MEMORANDUM ***
Based upon the following, the judgment of conviction for Ronald L. Chappell is affirmed.
A. Sufficiency of the Evidence as to 18 U.S.C. § 371
In order to convict Ronald L. Chappell of conspiring to defraud the Internal Revenue Service under this statute, the government had to prove that he (1) entered into an agreement (2) to impede, impair, obstruct or defeat the lawful assessment and collection of income taxes, (3) by deceitful and dishonest means, and (4) that he perpetrated at least one overt act in furtherance of the conspiracy. United States v. Caldwell, 989 F.2d 1056, 1058 (9th Cir.1993).
At trial, the government called fourteen witnesses. Former clients testified that, in a “pass,” although they conveyed their businesses and homes into Chappell’s trust program, they continued to control the assets, while deducting personal and household expenditures as business expenses. One client also testified that Chappell told him to conceal information from the Internal Revenue Service and destroy relevant documents.
Former trustees testified that they were mere figureheads, with no real control over trust assets, and no effective decision making power. They said that documentation of trustee meetings was often fictitious.
The government also introduced at trial seized documents in which a circular series of three domestic and foreign trusts was established, each a beneficiary of the next. Bank account evidence showed that Chappell was a signatory on accounts used to funnel money to the offshore system and back to the United States. Fellow accountants and lawyers testified that they had expressed extreme skepticism about the legality of the offshore trust program to Chappell, both orally and in writing. The investigating Internal Revenue Service agent testified that Chappell had withheld evidence from her.

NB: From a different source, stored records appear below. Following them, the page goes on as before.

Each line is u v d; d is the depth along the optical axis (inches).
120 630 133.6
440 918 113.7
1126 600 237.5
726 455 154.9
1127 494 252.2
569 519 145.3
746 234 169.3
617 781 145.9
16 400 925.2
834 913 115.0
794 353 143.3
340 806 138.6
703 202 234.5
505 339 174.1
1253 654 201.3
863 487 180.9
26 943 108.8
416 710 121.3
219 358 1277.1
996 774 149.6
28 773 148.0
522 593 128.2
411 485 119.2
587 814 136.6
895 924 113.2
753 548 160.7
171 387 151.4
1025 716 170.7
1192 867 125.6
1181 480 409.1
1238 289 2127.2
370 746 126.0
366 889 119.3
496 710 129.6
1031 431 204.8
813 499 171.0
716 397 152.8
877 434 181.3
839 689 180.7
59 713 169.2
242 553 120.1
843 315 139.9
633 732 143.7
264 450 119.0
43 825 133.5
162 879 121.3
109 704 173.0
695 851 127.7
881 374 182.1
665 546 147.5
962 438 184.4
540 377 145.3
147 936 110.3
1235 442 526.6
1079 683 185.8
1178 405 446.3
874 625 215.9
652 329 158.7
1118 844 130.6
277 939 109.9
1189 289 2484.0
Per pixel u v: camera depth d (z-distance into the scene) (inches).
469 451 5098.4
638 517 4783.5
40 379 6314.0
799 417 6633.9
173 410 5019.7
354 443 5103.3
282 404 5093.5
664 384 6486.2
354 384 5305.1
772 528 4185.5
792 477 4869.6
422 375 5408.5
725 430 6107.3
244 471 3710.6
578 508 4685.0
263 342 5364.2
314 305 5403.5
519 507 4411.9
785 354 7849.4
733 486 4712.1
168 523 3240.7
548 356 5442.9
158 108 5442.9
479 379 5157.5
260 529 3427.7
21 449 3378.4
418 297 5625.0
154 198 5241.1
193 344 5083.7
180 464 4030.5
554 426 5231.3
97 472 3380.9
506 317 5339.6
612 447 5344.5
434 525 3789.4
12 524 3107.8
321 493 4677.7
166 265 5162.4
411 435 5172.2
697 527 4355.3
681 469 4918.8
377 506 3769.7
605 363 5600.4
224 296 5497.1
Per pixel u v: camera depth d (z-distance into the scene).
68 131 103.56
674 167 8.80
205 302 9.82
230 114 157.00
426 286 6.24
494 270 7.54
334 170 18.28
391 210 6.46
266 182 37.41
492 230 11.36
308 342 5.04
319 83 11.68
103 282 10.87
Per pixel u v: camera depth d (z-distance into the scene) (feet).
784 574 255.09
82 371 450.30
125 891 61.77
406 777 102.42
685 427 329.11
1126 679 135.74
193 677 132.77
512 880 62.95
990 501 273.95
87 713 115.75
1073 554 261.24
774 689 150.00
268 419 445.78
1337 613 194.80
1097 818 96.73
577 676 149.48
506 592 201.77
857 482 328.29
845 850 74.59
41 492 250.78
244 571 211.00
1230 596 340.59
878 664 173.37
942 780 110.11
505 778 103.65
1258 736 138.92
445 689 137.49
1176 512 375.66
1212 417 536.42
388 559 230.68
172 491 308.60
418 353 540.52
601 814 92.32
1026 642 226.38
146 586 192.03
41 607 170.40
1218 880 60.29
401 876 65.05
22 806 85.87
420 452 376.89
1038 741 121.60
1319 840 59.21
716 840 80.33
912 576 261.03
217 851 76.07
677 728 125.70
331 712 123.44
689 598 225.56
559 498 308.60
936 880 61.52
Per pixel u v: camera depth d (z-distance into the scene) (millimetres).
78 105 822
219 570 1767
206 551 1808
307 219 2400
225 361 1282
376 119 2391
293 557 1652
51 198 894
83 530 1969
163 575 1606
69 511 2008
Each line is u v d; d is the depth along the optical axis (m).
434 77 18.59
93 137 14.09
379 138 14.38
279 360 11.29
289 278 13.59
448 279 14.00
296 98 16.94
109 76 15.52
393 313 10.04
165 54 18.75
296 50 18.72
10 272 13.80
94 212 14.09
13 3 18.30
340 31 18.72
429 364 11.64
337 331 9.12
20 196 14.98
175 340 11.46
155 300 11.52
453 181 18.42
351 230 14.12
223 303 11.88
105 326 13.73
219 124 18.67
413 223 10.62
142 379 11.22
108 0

Chappell called three character witnesses at trial and also testified himself. On cross-examination, he admitted that he had paid no personal income taxes from 1992 to the date of trial. He based his defense primarily on his personal belief that the offshore trust program was a valid method of reducing income taxes and that the Internal Revenue Service and other powerful people were merely part of an effort to conceal the tax benefits of his trusts from the common people.
We have examined the record closely and hold that the evidence presented at trial to the jury supports a finding that Chappell engaged in a conspiracy to market a sham offshore trust program with the intention to conceal income from the Internal Revenue Service in violation of § 371. See Caldwell, 989 F.2d at 1058; see also United States v. Huebner, 48 F.3d 376, 381 (9th Cir.1994); United States v. Boone, 951 F.2d 1526, 1543 (9th Cir.1991).
*487 B. Sufficiency of the Evidence as to 26 U.S.C. § 7206(2)
In order to convict Chappell of violating this statute, the government had to prove that he (1) aided in the preparation or presentation of the returns, (2) that he knew that the returns were fraudulent or false, and (3) that he acted willfully. United States v. Salerno, 902 F.2d 1429, 1432 (9th Cir.1990).
At trial, a former client testified that Chappell prepared his tax returns reflecting the sham offshore trust transactions. Other clients testified that Chappell’s son Peter signed fraudulent returns at the supervision of his father.
Again, we have closely scrutinized the record. We conclude that the evidence supports a finding that Chappell participated in the preparation of fraudulent and false income tax returns that concealed the nature of the offshore trust system from the Internal Revenue Service, assisting his clients in evading federal income taxes in violation of § 7206(2). Id.
C. Constitutional Challenge to ShamrTransaction Doctrine.
Chappell raises for the first time on appeal a constitutional challenge to the sham transaction doctrine. Because he did not raise this claim below, he has waived it. United States v. Tisor, 96 F.3d 370, 378 (9th Cir.1996); United States v. Horodner, 91 F.3d 1317, 1319 (9th Cir.1996).
AFFIRMED.
This disposition is not appropriate for publication and may not be cited to or by the courts of this circuit except as may be provided by Ninth Circuit Rule 36-3.